CQRS Write database - cqrs

In our company we are developing a microservice based system and we apply CQRS pattern. In CQRS we separate Commands and Queries, because of that we have to develop 2 microservices. Currently I was assigned to enhance CQRS pattern to save events in a separate database (event sourcing). I understand that having a separate event database is very important but do we really need a separate Write Database? What is the actual use of the Write database?

If you have an event database, it is your Write database. It is the system-of-record and contains the transactionally-consistent state of the application.
If you have a separate Read database, it can be built off of the event log in either a strongly-consistent or eventually-consistent manner.

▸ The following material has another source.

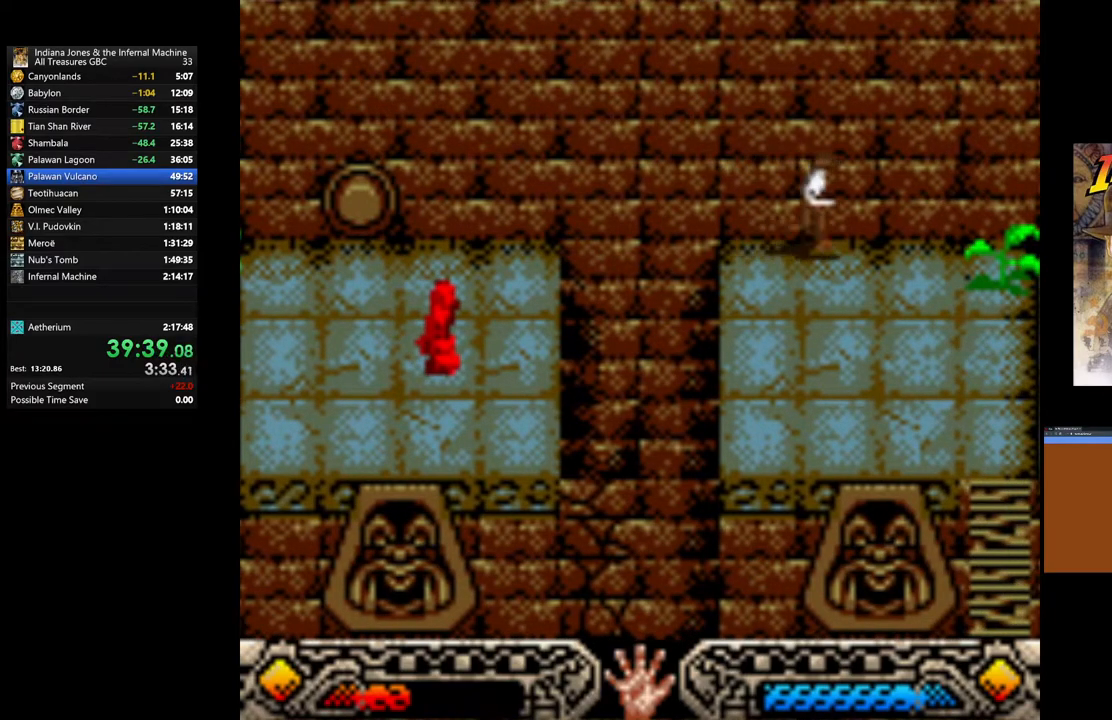
{"buttons": [], "left_stick": "right", "right_stick": "center", "events": []}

I understand that having a separate event database is very important but do we really need a separate Write Database? What is the actual use of the Write database?
The purpose of the write database is to stand as your book of record. The write database is the persisted representation that you use to recover on restart. It's the synchronization point for all writes.
It's "current Truth" as your system understands it.
In a sense, it is the "real" data, where the read models are just older/cached representations of what the real data used to look like.
It may help to think in terms of an RDBMS. When traffic is small, we can serve all of the incoming requests from a single database. As traffic increases, we want to start offloading some of that traffic. Since we want the persisted data to be in a consistent state, we can't offload the writes -- not if we want to be resolving conflicts at the point of the write. But we can shed reads onto other instances, provided that we are wiling to admit some finite interval of time between when a write happens, and when the written data is available on all systems.
So we send all writes to the leader, who is responsible for organizing everything into the write ahead log; changes to the log can then be replicated to the other instances, which in turn build out local copies of the data structures used to support low latency queries.
If you look very carefully, you might notice that your "event database" shares a lot in common with the "write ahead log".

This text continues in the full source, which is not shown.